A little too Late…crash happened! HUD reconsiders RESPA rule on incentives

Now if “steering” was involved…

WASHINGTON – June 4, 2010 – The U.S. Department of Housing and Urban Development (HUD) is taking a closer look at the Real Estate Settlement Procedures Act’s (RESPA) prohibition against the “required use” of affiliated settlement service providers. DinSFLA: They need to take a closer look if these were part of “Appraisal Fraud” & “Illegal Kickbacks”.

It violates RESPA if a consumer is required to use a particular mortgage lender, title company or other settlement service provider that’s affiliated with another business in their mortgage transaction. However, it’s less clear whether it’s a RESPA violation if it is offered as a discount or other incentive to steer them to a lender, title company, etc. DinSFLA: COERCION or not COERCE is the Question! I wonder what they would think of the Mills using their own title companies to close on their foreclosures? Any violations?

HUD is currently trying to determine if incentives violate the “required use” requirement. As part of the process, HUD published a notice about the issue and is seeking public comment.

HUD took the step because it has received a number of consumer complaints, many of which focused on a home builder that might reduce the cost of a home (by adding free construction upgrades or by discounting the home price) if the homebuyer uses the developer or builder’s affiliated mortgage lender. In some cases, the incentives may not represent true discounts if the homebuyers ultimately pay more in total loan costs.

According to HUD, consumers also say that the timing of the contract with the builder precludes them from shopping around, and the builder’s lender can then charge higher settlement costs or interest rates not competitive with non-affiliated lenders. HUD says that the steering of clients ” effectively violates” the “required use” ban in RESPA.

[Raw data]
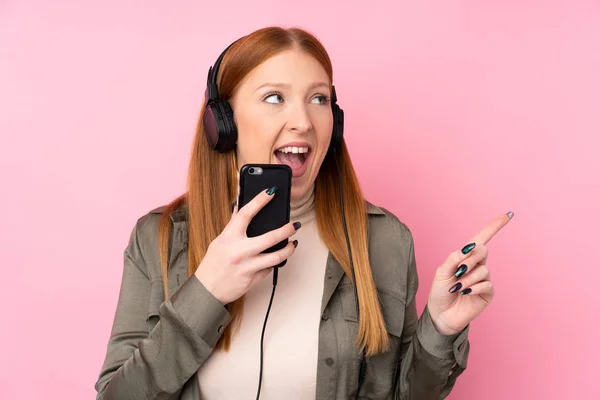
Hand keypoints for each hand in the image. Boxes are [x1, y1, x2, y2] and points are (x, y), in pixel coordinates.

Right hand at [194, 186, 299, 304]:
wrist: (207, 290)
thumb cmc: (212, 264)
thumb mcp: (220, 241)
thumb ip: (232, 225)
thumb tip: (240, 205)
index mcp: (230, 238)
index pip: (246, 213)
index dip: (260, 200)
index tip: (272, 192)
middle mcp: (240, 251)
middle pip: (271, 237)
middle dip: (287, 229)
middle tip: (294, 225)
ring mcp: (248, 266)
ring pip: (277, 256)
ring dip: (289, 249)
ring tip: (294, 243)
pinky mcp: (254, 279)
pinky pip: (270, 269)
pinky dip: (275, 262)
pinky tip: (277, 257)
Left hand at [427, 212, 513, 334]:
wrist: (440, 314)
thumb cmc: (440, 292)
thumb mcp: (442, 272)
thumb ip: (454, 258)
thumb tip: (469, 247)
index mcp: (465, 257)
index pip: (481, 239)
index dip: (494, 226)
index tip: (508, 214)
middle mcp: (477, 266)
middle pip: (482, 250)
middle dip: (469, 259)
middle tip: (458, 271)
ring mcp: (483, 279)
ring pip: (483, 270)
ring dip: (468, 278)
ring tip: (458, 287)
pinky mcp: (487, 293)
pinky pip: (486, 284)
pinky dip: (474, 287)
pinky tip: (465, 293)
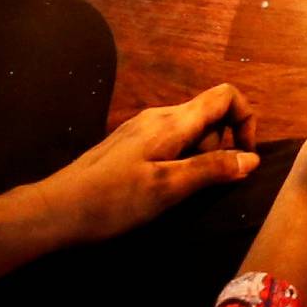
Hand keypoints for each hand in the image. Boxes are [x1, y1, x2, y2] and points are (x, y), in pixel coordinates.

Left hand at [32, 84, 259, 246]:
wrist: (55, 210)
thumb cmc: (112, 201)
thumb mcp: (167, 189)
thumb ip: (210, 169)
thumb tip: (252, 158)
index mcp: (173, 121)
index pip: (226, 95)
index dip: (246, 120)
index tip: (243, 159)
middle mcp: (159, 116)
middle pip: (209, 115)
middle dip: (221, 146)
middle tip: (205, 187)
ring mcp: (141, 129)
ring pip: (189, 131)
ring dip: (199, 156)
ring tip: (179, 195)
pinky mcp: (128, 145)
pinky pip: (169, 142)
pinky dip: (179, 160)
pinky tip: (159, 191)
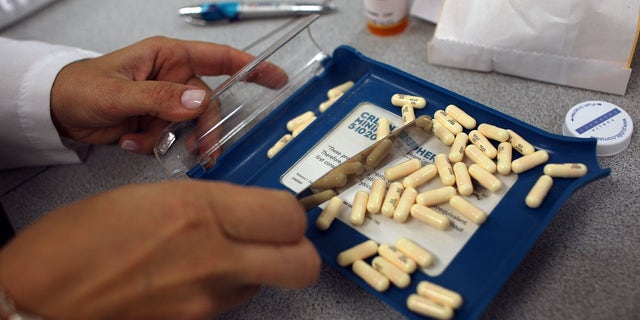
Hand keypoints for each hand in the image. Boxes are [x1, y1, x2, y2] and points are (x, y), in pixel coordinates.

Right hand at [0, 180, 318, 318]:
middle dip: (298, 248)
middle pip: (301, 264)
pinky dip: (228, 286)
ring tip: (222, 251)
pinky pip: (233, 302)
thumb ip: (206, 202)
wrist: (38, 300)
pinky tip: (197, 272)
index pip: (287, 215)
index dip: (290, 211)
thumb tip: (242, 209)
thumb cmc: (75, 242)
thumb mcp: (150, 196)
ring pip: (268, 284)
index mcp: (198, 212)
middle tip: (278, 235)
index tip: (278, 207)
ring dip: (259, 266)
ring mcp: (206, 300)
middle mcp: (211, 259)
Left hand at [50, 36, 287, 153]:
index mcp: (168, 57)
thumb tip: (199, 103)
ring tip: (155, 147)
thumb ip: (158, 97)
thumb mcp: (117, 92)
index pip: (219, 58)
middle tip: (203, 152)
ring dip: (177, 141)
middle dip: (205, 130)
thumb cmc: (79, 87)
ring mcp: (166, 102)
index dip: (251, 67)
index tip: (276, 78)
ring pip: (192, 126)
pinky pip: (173, 139)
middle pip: (209, 105)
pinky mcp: (157, 123)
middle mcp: (172, 78)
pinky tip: (130, 142)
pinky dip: (155, 146)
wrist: (56, 112)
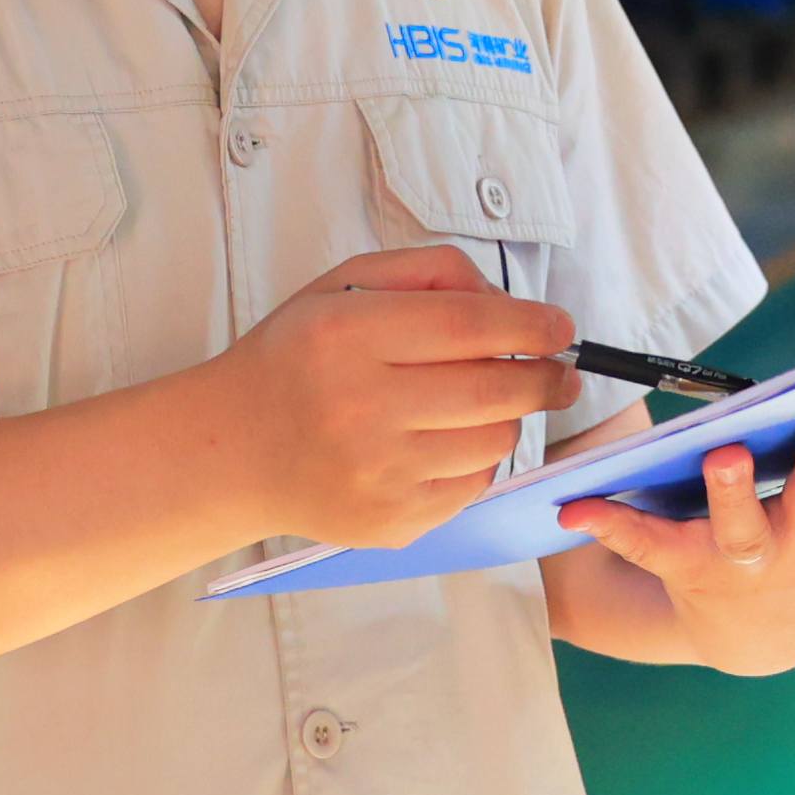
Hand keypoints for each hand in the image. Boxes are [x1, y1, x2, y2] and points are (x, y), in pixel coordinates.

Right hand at [200, 246, 579, 552]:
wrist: (235, 449)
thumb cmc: (298, 358)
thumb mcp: (343, 287)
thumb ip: (428, 274)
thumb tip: (511, 304)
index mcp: (346, 335)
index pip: (468, 325)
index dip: (530, 324)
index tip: (559, 327)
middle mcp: (360, 406)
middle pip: (496, 388)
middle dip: (544, 376)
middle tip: (558, 371)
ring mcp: (377, 473)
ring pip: (495, 440)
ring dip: (506, 417)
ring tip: (481, 403)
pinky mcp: (391, 521)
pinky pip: (473, 485)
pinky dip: (475, 459)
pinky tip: (443, 442)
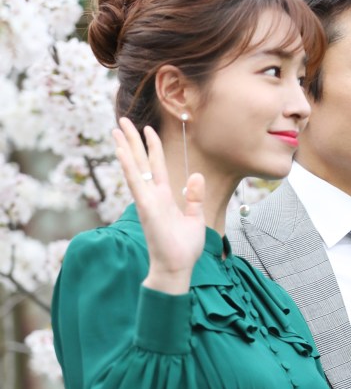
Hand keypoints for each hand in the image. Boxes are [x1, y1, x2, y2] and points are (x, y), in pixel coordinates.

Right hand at [113, 118, 205, 293]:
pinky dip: (128, 167)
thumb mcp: (195, 217)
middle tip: (122, 120)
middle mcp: (152, 196)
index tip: (148, 129)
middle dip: (132, 141)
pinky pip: (135, 184)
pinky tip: (121, 152)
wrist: (177, 268)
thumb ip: (194, 197)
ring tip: (116, 129)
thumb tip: (195, 176)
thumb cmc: (183, 248)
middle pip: (140, 162)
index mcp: (164, 197)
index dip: (153, 147)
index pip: (156, 166)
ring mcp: (147, 201)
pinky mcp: (145, 208)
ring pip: (134, 168)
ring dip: (125, 148)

[Things to do]
1 > List every distinct word or phrase that the RESPA article sets inside quotation marks.
2 > Using the RESPA article, answer each question on its own line: (a) On what date was the report filed? (b) What did HUD publish while seeking public comment? (c) Besides discounting the home price, how might a home builder reduce the cost of a home?
The entries placed after the RESPA article come from a separate source.

[Exercise results]
1 >
steering
required use
Appraisal Fraud
Illegal Kickbacks
effectively violates

2 >
(a) June 4, 2010
(b) A notice about the issue
(c) By adding free construction upgrades